Dear Theresa,
My radar went up as soon as I began reading your post. We have a family
relative who was born in Korea, and adopted by a family 20+ years ago. As an
infant, she had been in an orphanage for anywhere from several months of age to a
year+ (I can't recall her exact age), before her adoption became final. She
has grown into a sweet, quiet woman. Several months ago she gave birth to a
son. She said throughout pregnancy that she planned to breastfeed. However, when
the baby was born, she too would have nothing to do with it. It was a
planned c-section because "mom is much too small to birth a normal size baby" -never
mind that he too was a little tike (5# max). She rarely, if ever, put him to
breast in the early days. Then said she planned to pump and bottle her milk to
the baby. The pump was obtained, but never used. Her mother explained to me
later that they had been working with her throughout her pregnancy to 'teach'
her how to mother a baby. I wasn't aware of it at her adoption, because I
didn't see her, but she was a Failure To Thrive baby. Not just the 2 deviation
points on the growth chart, but FTT due to not being held and 'mothered' for
anything but basic diaper changes, bathing etc. while in the orphanage. This can
have profound effects on people that last a lifetime. I saw this young
mother recently. Her little guy is still small, but appropriate. She, however, is
quite detached from her baby. When she holds him, which was rare, as she was
handing him out to whoever would take him, he is held on her hip facing
outward. Minimal touching, no eye contact, and baby appears as stiff as mom. It's so
sad. Her husband is a very warm, caring man and hugs her alot, and holds/hugs
baby alot too. If the mom you worked with experienced a situation similar to
this relative, it may explain some things for you. This mom doesn't respond
to the baby's cries for food, diaper changes etc. without prompting by her
family. When you think about it, this is how it was for her in the orphanage.
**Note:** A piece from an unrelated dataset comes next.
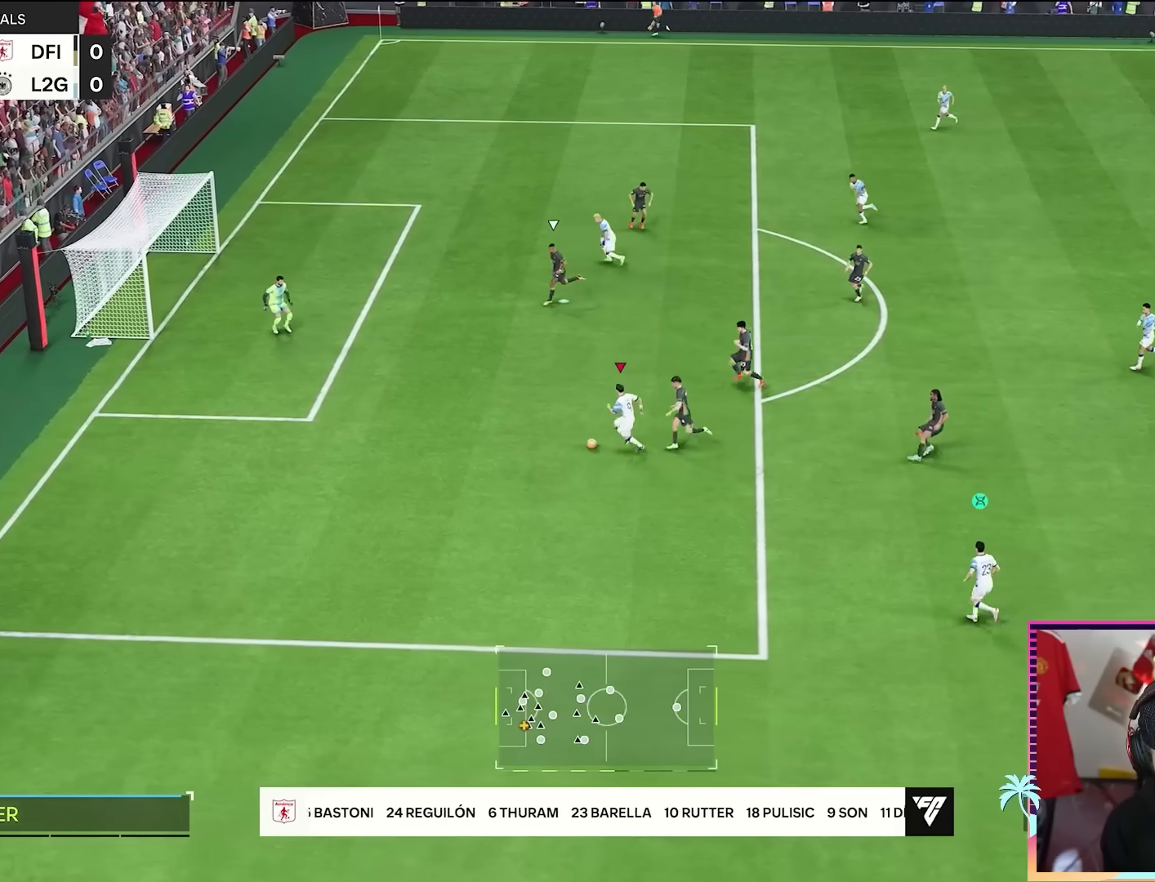
{"buttons": [], "left_stick": "up-left", "right_stick": "center", "events": [[67, "B", "up"]]}
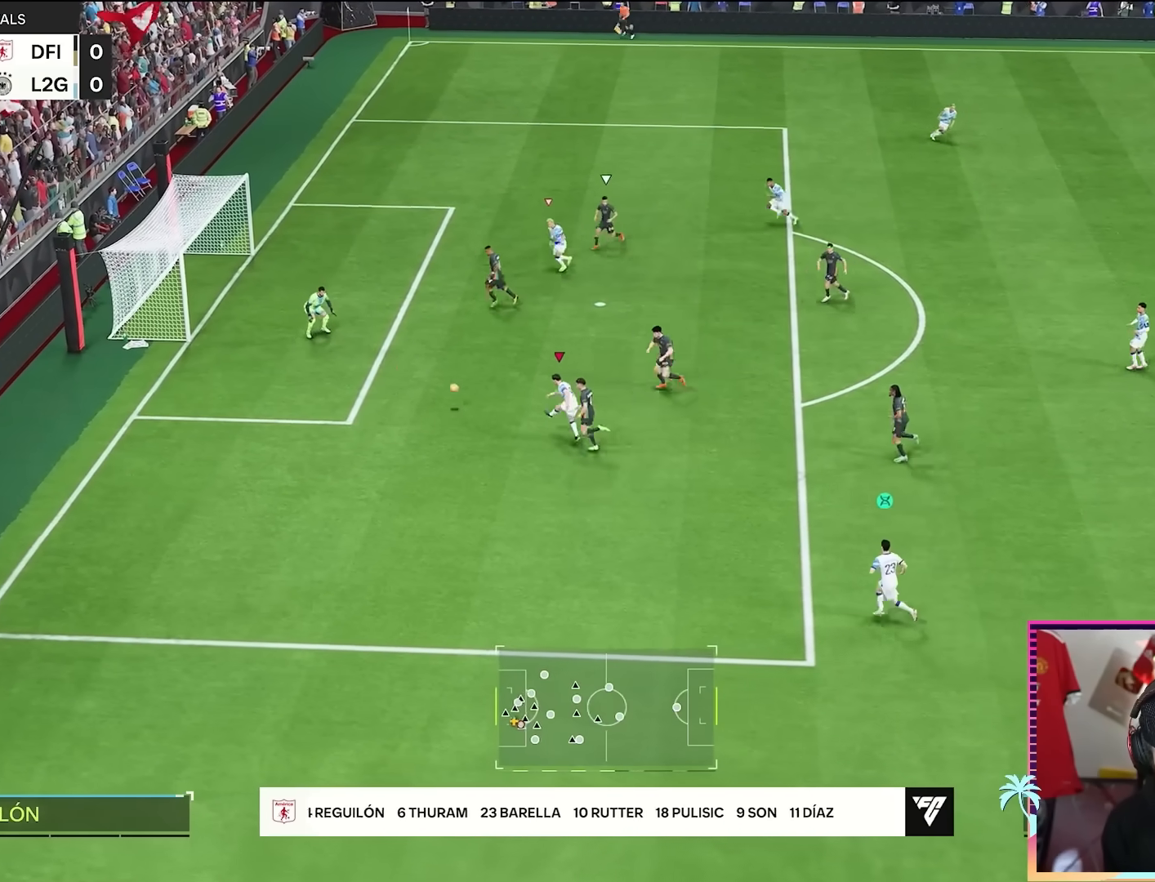
{"buttons": [], "left_stick": "up-left", "right_stick": "center", "events": []}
Breastfeeding, if she could have withstood such intimate touch from a little
baby (I don't think all moms can) would have taught her how to hold, feed, and
respond to her baby naturally. Another thought that comes to mind is if the mom
you worked with experienced any physical or sexual abuse in her past,
breastfeeding may be too intimate and intimidating. It may feel like she's giving up
more control of her body than she's comfortable with.
Pat yourself on the back and know you did your best.